§ Data listing:

========================================

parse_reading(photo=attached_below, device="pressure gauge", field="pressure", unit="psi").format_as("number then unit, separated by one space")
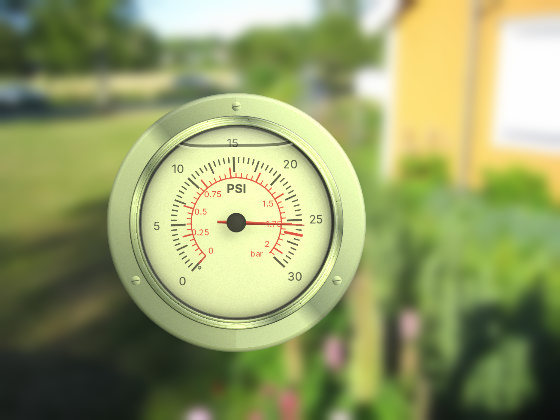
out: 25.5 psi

========================================

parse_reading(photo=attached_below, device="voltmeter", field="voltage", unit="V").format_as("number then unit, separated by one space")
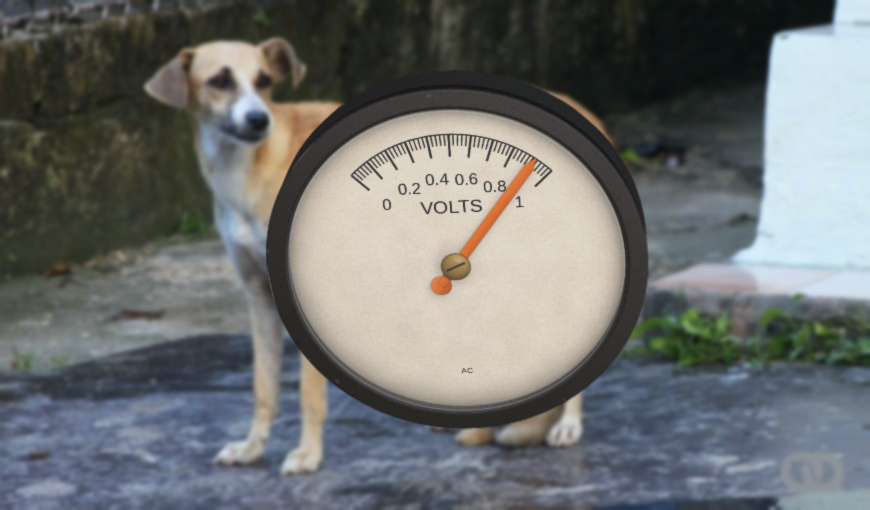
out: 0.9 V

========================================

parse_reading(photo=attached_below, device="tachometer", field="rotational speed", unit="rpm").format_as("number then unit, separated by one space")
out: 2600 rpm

========================================

§ Exercise goal:
Determine how many lines in the items above contain the string "device". Reply with that number alone.

§ Response below:
3